Barrett, L. F. (2012). Emotions are real. Emotion, 12(3): 413–429.
Friston, K. J. and Frith, C. D. (2015b). Active inference, communication and hermeneutics. Cortex, 68: 129–143.
Galvez-Pol, A., Antoine, S., Li, C., and Kilner, J. M. (2022). People can identify the likely owner of heartbeats by looking at individuals’ faces. Cortex, 151: 176–187.
Goffi, J.-Y. (2009). Thérapie, augmentation et finalité de la médecine.
Guerouaou, N., Vaiva, G., and Aucouturier, J.-J. (2021). The shallow of your smile: the ethics of expressive vocal deep-fakes. Philosophical Transactions of the Royal Society B: Biological Sciences, 377(1841): 20210083.

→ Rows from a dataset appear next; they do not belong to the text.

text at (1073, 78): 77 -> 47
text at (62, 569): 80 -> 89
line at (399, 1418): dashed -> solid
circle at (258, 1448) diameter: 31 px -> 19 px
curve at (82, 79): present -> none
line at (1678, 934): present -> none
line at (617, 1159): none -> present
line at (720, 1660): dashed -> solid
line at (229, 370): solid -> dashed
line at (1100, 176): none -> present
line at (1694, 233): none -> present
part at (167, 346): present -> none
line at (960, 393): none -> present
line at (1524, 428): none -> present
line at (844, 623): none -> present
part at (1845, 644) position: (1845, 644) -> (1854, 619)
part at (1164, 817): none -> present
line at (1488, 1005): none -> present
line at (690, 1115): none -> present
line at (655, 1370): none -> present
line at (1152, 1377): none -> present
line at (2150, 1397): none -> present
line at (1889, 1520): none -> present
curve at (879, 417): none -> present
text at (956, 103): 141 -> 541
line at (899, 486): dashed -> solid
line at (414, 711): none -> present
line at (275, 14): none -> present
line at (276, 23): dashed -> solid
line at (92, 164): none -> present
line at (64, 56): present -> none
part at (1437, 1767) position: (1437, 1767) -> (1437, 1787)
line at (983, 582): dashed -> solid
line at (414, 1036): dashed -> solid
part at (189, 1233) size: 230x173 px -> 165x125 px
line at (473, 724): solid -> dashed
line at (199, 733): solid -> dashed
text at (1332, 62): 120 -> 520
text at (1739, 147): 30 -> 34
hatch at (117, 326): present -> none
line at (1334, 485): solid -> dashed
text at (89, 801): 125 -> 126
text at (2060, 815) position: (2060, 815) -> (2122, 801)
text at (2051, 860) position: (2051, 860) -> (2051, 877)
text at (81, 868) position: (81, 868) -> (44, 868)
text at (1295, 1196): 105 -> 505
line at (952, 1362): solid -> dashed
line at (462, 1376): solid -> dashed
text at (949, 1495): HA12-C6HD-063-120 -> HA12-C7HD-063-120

Juslin, P. N. and Laukka, P. (2003). Communication of emotions in vocal expression and music performance: Different channels, same code? Psychological bulletin, 129(5): 770.
Niedenthal, P. M., Rychlowska, M., Wood, A., & Zhao, F. (2018). Heterogeneity of long-history migration predicts smiling, laughter and positive emotion across the globe and within the United States. PloS one, 13(8), e0197651
Van der Burg, S. (2009). Taking the “soft impacts” of technology into account: broadening the discourse in research practice. Social Epistemology, 23(3-4): 301– 316.